I realize now that I said IRS instead of SSA.
To change your name with the SSA you have to have an established proof of citizenship or immigration status, or provide the supporting documents.
Again, read SAVE instead of making assumptions based on practices of other agencies that are tangentially related.
That's still not proof of citizenship. The SSA is not in charge of tracking citizenship, so a document from them doesn't work for that purpose.
As you said yourself, non-citizens can get social security cards. Changing your name in that circumstance is hardly proof of citizenship.
You clearly didn't read my comment because the SSA knows your citizenship status. To make a name change that status has to be already known to the SSA, or you have to prove it.
And this is all ignoring the fact that you already had to prove it to get a Real ID.
And you're missing the point that other people are making: the SSA is not responsible for knowing your citizenship status, and so documents from them don't establish citizenship.
That they know it has nothing to do with anything.
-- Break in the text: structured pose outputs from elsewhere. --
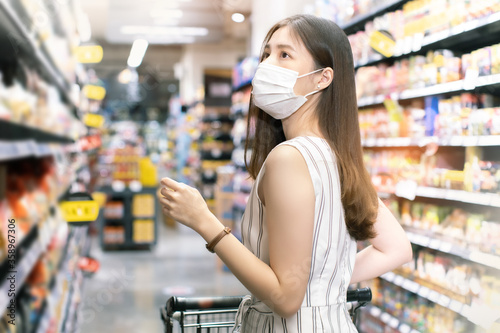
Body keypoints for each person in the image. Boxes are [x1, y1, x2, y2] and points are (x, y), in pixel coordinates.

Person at [159, 14, 413, 332]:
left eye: (284, 54)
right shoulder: (337, 157)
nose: (266, 65)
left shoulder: (289, 159)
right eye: (266, 54)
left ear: (322, 78)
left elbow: (284, 298)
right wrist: (320, 284)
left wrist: (204, 222)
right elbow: (397, 248)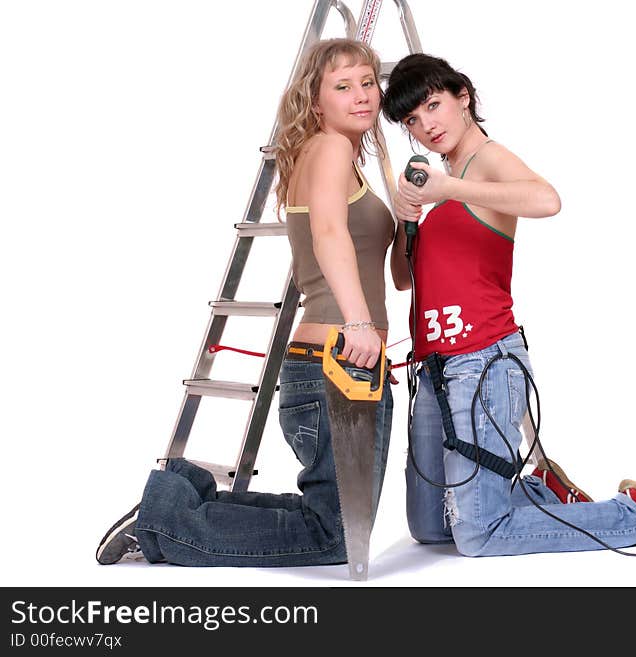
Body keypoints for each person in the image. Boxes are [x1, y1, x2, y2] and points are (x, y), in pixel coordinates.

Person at [95, 38, 409, 566]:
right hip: (340, 359)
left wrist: (409, 217)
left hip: (341, 361)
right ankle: (164, 520)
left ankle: (186, 494)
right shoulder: (329, 147)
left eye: (368, 83)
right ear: (316, 102)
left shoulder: (339, 157)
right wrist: (358, 322)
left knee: (327, 521)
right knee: (334, 536)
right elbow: (331, 232)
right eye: (343, 86)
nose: (362, 95)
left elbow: (395, 276)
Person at [384, 53, 636, 557]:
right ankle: (541, 491)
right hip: (435, 366)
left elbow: (547, 200)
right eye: (413, 121)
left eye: (434, 106)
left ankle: (635, 513)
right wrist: (408, 217)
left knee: (478, 535)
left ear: (463, 98)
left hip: (481, 362)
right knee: (431, 527)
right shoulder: (444, 177)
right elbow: (403, 278)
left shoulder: (483, 160)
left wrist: (449, 189)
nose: (426, 126)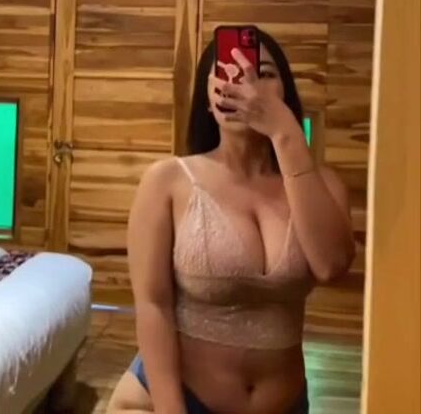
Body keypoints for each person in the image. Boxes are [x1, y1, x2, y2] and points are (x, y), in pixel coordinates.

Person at [107, 27, 355, 414]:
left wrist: (284, 133)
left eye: (264, 74)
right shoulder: (167, 181)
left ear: (285, 95)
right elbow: (153, 305)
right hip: (173, 402)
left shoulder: (321, 184)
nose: (247, 86)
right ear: (210, 100)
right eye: (229, 73)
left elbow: (331, 265)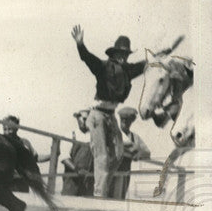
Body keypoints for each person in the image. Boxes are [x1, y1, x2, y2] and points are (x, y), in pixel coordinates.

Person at [71, 26, 178, 199]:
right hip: (97, 115)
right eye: (120, 54)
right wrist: (80, 44)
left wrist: (162, 52)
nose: (123, 57)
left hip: (110, 116)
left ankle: (102, 186)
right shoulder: (103, 67)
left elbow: (147, 63)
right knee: (102, 156)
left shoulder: (128, 70)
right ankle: (99, 195)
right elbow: (87, 58)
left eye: (126, 54)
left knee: (119, 154)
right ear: (113, 54)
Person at [114, 106, 151, 200]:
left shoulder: (134, 137)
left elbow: (147, 152)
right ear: (120, 120)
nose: (125, 123)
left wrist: (139, 153)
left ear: (131, 122)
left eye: (128, 121)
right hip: (110, 170)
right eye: (123, 120)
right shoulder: (113, 134)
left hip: (124, 173)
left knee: (119, 199)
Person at [61, 110, 95, 197]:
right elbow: (64, 158)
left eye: (87, 118)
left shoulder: (94, 137)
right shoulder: (70, 135)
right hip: (72, 179)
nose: (84, 121)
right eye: (82, 118)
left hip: (88, 180)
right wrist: (77, 170)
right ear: (77, 119)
They're not an authoritative source, so they can't be used for that purpose.
You're thinking like it's an evidentiary chain. A requires B, therefore proof of A implies B.
It's not though: it's a list of valid documents from a list of valid sources.
And all that's moot because you can get an SSA name change or a real id without meeting the criteria to vote, so even if it was a proof A wouldn't imply B.
The SSA is responsible for knowing your citizenship status. It's something they have to verify before processing the name change.
If the SSA has applied your name change then the name change should be accepted by all federal agencies and you should be able to vote if your legal name doesn't match your birth certificate.
That's not them being authoritative for the information, that's them being a consumer of the information. There's a difference.
A store needs to see my drivers license to sell me alcohol. That doesn't mean that the receipt is proof I'm allowed to drive. If I get pulled over I can't give it to a cop to prove I have a license because the store isn't an authoritative source for that information, despite having an integration with the state I'd verification service.
This is just how paperwork works. You can search for this information yourself if you don't believe me. A social security name change is not proof of citizenship.